How this “sharing” occurs, I think, is a key element of generalizing to learn abstractions. It’s not just an efficiency trick. I think it is likely that the brain learns specific instances (which form a hierarchy) first, but then generalizes that to classes of objects. The specific instances might be forgotten later (perhaps this is the role of sleep). Once generalized into classes, the relationships no longer form a hierarchy. Instead it’s probably a partially acyclic graph structure, where there are cycles within each layer, but no cycles between layers. I’m really just guessing here though.

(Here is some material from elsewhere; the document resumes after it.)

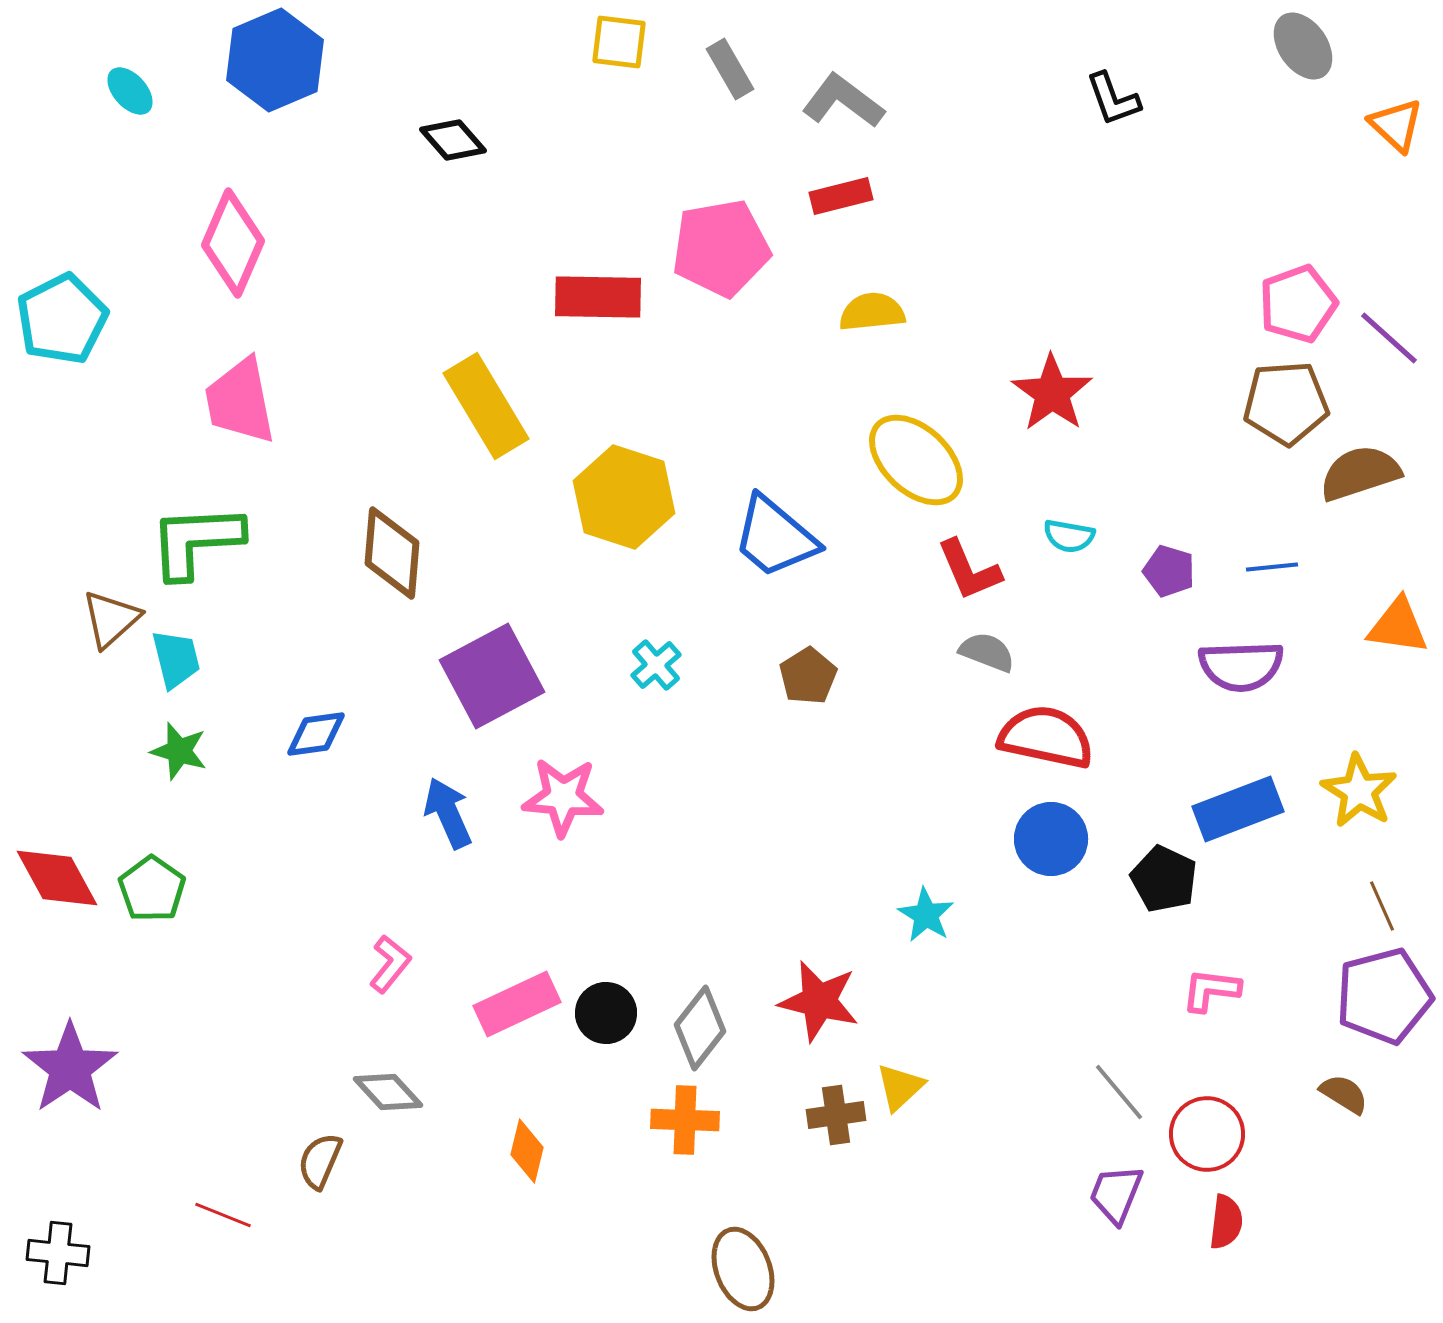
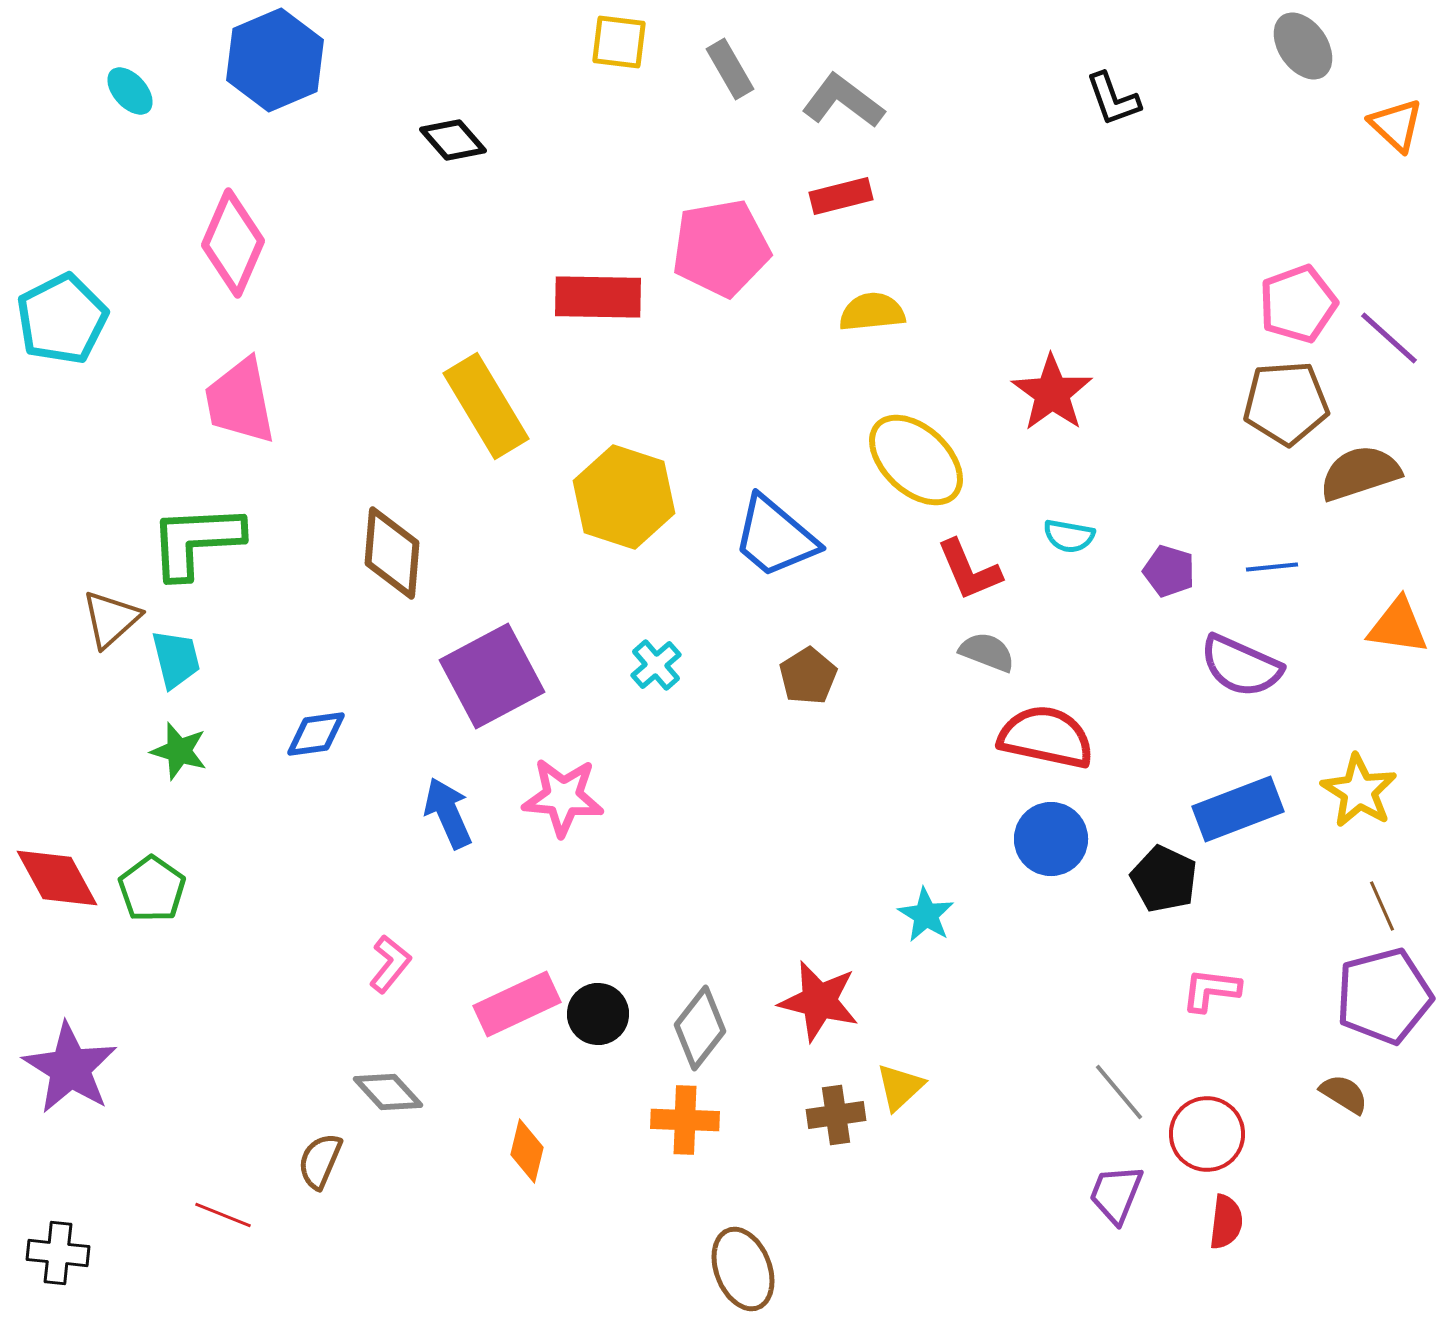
purple semicircle at (1241, 666): rotated 26 degrees clockwise
black circle at (606, 1013): moved 8 px left, 1 px down
purple star at (70, 1068): rotated 6 degrees counterclockwise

I’m really enjoying this book. Viewing the brain as a prediction machine explains many things I’ve wondered about. For example, take a look at the blurry word on this page, and then take a look at it in context. In context, you can tell what the word is. That makes sense if the brain is predicting things.
My only complaint about this book is that the diagrams in the book and the use of the word “hiearchy” suggest a tree structure, but I think it would be more realistic to look at it as a graph. Yes, graphs are messy, and trees are beautiful, but just because we computer scientists like playing with them doesn’t mean they’re there.